Bendera LGBT, Arogansi Kulit Putih
Mengibarkan bendera LGBT di lingkup kedutaan tidak menjadi masalah. Tetapi mengibarkannya di halaman terbuka yang bisa terlihat oleh publik secara langsung sama saja dengan pamer aurat di depan umum. Pamer aurat dilakukan karena punya kelainan psikologis mengidap penyakit eksibisionis, atau sengaja ingin mempermalukan orang lain padahal dia sendiri yang seharusnya malu.

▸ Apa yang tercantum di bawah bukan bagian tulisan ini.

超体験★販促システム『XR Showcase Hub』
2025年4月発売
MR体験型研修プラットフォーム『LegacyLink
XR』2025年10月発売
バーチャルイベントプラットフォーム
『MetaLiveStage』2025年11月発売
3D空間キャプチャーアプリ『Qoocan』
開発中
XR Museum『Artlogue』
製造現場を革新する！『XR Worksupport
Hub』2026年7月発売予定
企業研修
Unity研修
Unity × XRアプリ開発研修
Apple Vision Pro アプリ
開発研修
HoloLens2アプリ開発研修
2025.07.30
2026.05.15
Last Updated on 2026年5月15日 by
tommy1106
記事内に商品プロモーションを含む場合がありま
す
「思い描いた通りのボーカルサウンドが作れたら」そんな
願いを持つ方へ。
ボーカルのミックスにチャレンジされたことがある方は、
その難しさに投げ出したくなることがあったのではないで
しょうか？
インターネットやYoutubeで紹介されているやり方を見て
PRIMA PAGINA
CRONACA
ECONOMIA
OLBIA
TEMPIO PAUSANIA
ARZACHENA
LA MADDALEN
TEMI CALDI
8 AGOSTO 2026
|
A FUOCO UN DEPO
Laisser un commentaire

Pamer bendera LGBT secara terbuka menunjukkan arogansi Inggris yang merasa lebih pandai dalam hal toleransi dan penghormatan terhadap perbedaan. Kesombongan ini merupakan sisa-sisa sikap kolonialis dan imperelis di masa lalu yang menjadikan Inggris sebagai negara penjajah dengan jumlah negara jajahan terbesar di dunia.
Inggris bangga dengan predikat ini. Tanpa rasa malu mereka menyebut semboyan ‘the sun never sets in the British Empire‘, matahari tidak pernah tenggelam di kekaisaran Inggris. Ini menunjukkan luasnya negara jajahan Inggris yang membentang dari belahan barat sampai ke timur sehingga matahari terus bersinar, karena perbedaan waktu sehari dari satu ujung ke ujung lainnya.
Harusnya Inggris malu dengan predikat itu. Tapi Inggris justru bangga. Menjadi penjajah bukan sebuah aib tapi sebuah tugas dari sebuah bangsa yang beradab untuk mengajari peradaban kepada negara-negara lain yang belum beradab. Penjajahan bukan kejahatan melainkan The white man’s burden, kewajiban manusia kulit putih untuk memberadabkan manusia-manusia kulit berwarna.
Penjajahan kulit putih diperkuat dengan angkatan bersenjata dan dipertegas dengan penjajahan budaya. Edward Said mengecam penjajahan budaya ini dalam Culture and Imperialism. Karya-karya sastra Inggris secara sengaja menjadi bagian dari strategi penjajahan untuk mencekoki mentalitas kaum terjajah bahwa mereka memang bangsa yang inferior yang harus diangkat derajatnya melalui penjajahan.
Budaya dan nilai-nilai sosial-politik kalangan penjajah dipaksakan sebagai nilai-nilai yang universal yang dipaksakan untuk diadopsi bangsa-bangsa di seluruh dunia. Setelah wilayah kekaisaran Inggris menciut pasca-Perang Dunia Kedua, mentalitas superior itu tetap masih dipertahankan dan diteruskan oleh Amerika yang menjadi super power baru.
Nilai-nilai dalam hak asasi manusia dan demokrasi disebut sebagai nilai universal yang harus berlaku di seluruh dunia. Tidak ada lokalitas dan tidak ada local wisdom. Demokrasi dan hak asasi manusia harus diterima di seluruh dunia, dan negara-negara yang menolak akan diisolasi dan bahkan diserang dengan kekuatan militer.
Itulah sisa-sisa mental kolonialisme dan imperialisme yang sekarang masih kental di negara-negara Barat. Dulu masih ada komunisme yang menjadi antitesa Barat, tapi sekarang komunisme ambruk dan kapitalisme-liberalisme memproklamasikan diri sebagai kekuatan tunggal dunia. The end of history, sejarah telah berakhir dengan runtuhnya komunisme Uni Soviet pada 1990.
Nilai-nilai kapitalisme dan liberalisme manjadi penguasa dunia yang harus diadopsi oleh semua negara. Keengganan menerima nilai universal itu akan berakibat pengucilan dan serangan militer. Iraq dan negara-negara Timur Tengah menjadi korban serangan militer. Banyak negara yang menjadi korban isolasi karena menentang nilai-nilai universal paksaan.
LGBT menjadi simbol liberalisme-kapitalisme yang sekarang mulai mengibarkan bendera di seluruh dunia dan memaksakannya sebagai nilai yang harus diadopsi dan dihormati manusia seluruh dunia. Sama dengan hak asasi dan demokrasi, LGBT dianggap sebagai nilai universal yang harus diterima dan dihormati di seluruh dunia.